I grandi sponsor del fotovoltaico abbandonano l' Italia: megaparco in Sudafrica

Con il decreto del governo Monti sulle liberalizzazioni sono stati aboliti gli incentivi per l' installazione di impianti fotovoltaici su suolo agricolo (decreto legislativo 3 marzo 2011, n. 28).

Questo per frenare l'installazione selvaggia di pannelli solari da parte degli investitori, ma anche per difendere terreni agricoli in un momento così delicato per l'economia del nostro paese. Da uno studio della Coldiretti risulta che solo la metà degli impianti installati in Italia, per un totale di 1.465,5 Mw su una superficie coperta di 3.316 ettari, si trova in Puglia, ma anche il Lazio presenta distese fotovoltaiche non indifferenti, così come l' Emilia Romagna.

Non più quindi grandi impianti su suoli agricoli  viste le restrizioni (si può occupare solo il 10% del fondo, distanze di 2 Km da mantenere tra un impianto e l' altro...).

                  parco fotovoltaico a terra

(Un grande parco fotovoltaico a terra)

SUDAFRICA: UNA SCOMMESSA VINTA DA UN'AZIENDA ITALIANA

Lo scenario dei grandi impianti abbandona l'Italia per spostarsi altrove con a seguito i grandi sponsor nostrani.

E' il caso dell' azienda milanese Building Energy che a dicembre è riuscita ad aggiudicarsi una commessa pubblica per realizzare in Sudafrica, nella località di Kathu, il più grande parco fotovoltaico del paese.

I sistemi elettrici, la progettazione, fornitura e messa in opera saranno a carico di Abb, che consegnerà l' impianto ad inseguimento solare attraverso la formula "chiavi in mano".
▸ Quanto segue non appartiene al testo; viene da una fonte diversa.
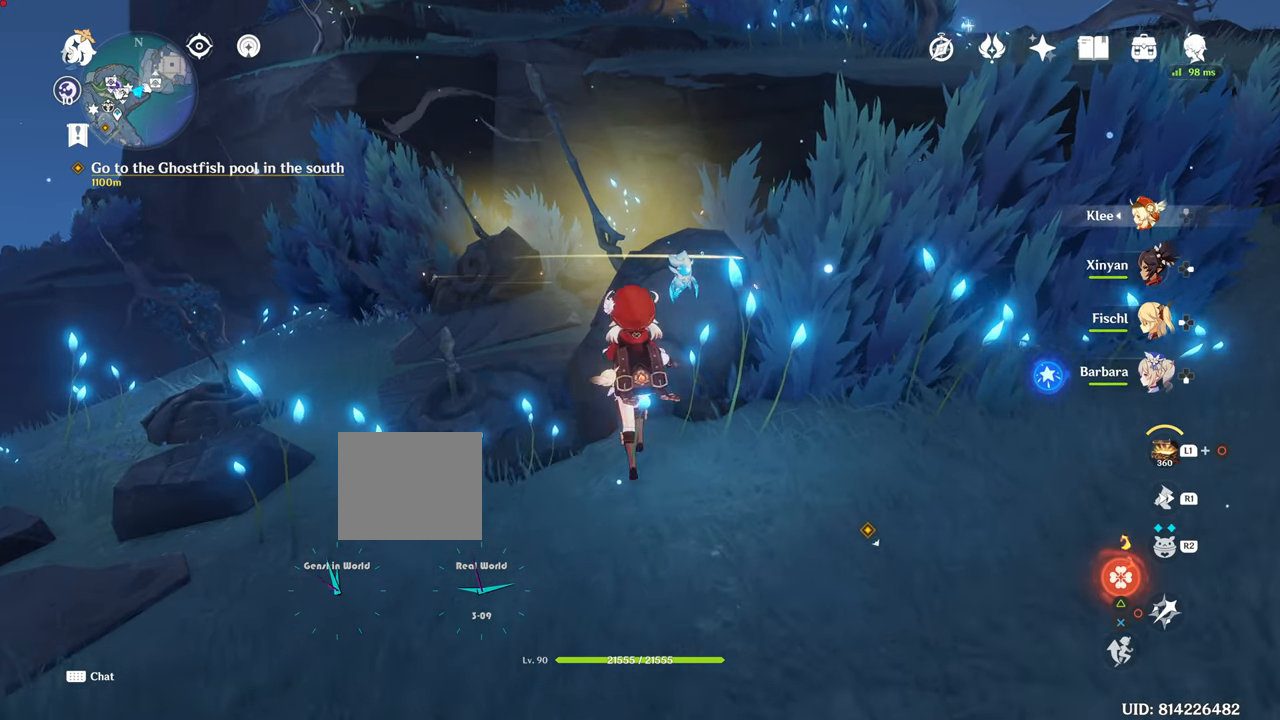
{"buttons": [], "left_stick": "center", "right_stick": "center", "events": [[33, "L1", "up"], [100, "left_stick", "up"], [233, "L2", "down"], [250, "L1", "down"], [300, "L1", "up"], [300, "L2", "up"], [333, "left_stick", "center"]]}
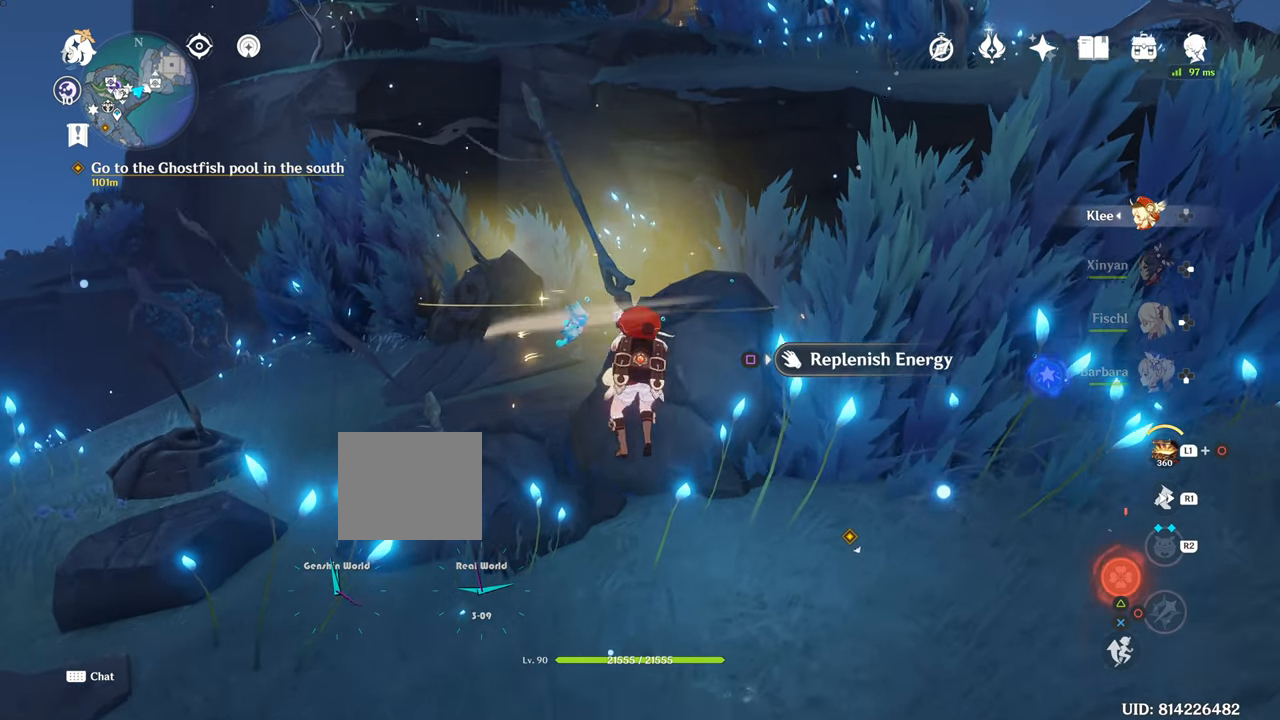
{"buttons": [], "left_stick": "center", "right_stick": "center", "events": []}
80 Megawatt, nella regione del Northern Cape, capace di soddisafre il fabbisogno di oltre 40.000 abitanti, oltre a tagliare 50.000 tonnellate l' anno di emissioni di CO2.
I lavori sono iniziati a gennaio e secondo previsioni si concluderanno nell'agosto del 2014, e la B.E. avrà in gestione l'impianto per un periodo di 20 anni, con la comproprietà di Wbho, società locale.

GLI SCENARI FUTURI

E se per Pretoria questo impianto rappresenta solo l' inizio , ci sono già altri i paesi pronti ad investire nel settore.
Building Energy ha infatti fatto sapere che si preparano a lavorare in Namibia, Botswana, Marocco, Brasile e nella Repubblica Domenicana dove si stanno aspettando i finanziamenti per un impianto eolico da 50 MW per un valore di 80 milioni di euro.
In Europa torneranno per la Romania, dove è stata varata una legge vantaggiosa, per poi sbarcare negli USA nel 2014 quando anche lì gli scenari saranno pronti e competitivi.

E L' ITALIA ?

Ad oggi gli impianti di dimensioni piccole e medie possono essere installati su:

  • Aree estrattive dismesse a cielo aperto.
  • Discariche di tipologia normale e bonificate da rifiuti speciali dismesse.
  • Aree degradate sassose di classificazione non urbanizzabili e non destinabili ad usi agro-silvo-pastorali.
  • Aree industriali dismesse

        Sulle coperture di

  •  case, capanoni industriali agricoli e serre.

    Sulle facciate di
  •  capannoni industriali e agricoli.

A questo punto però una domanda appare naturale: i terreni occupati dai parchi fotovoltaici costruiti in Italia sono sì a destinazione agricola, ma molti di essi erano abbandonati e incoltivati da decenni. Si è fatto di tutta l' erba un fascio? E' stata l' ennesima occasione mancata?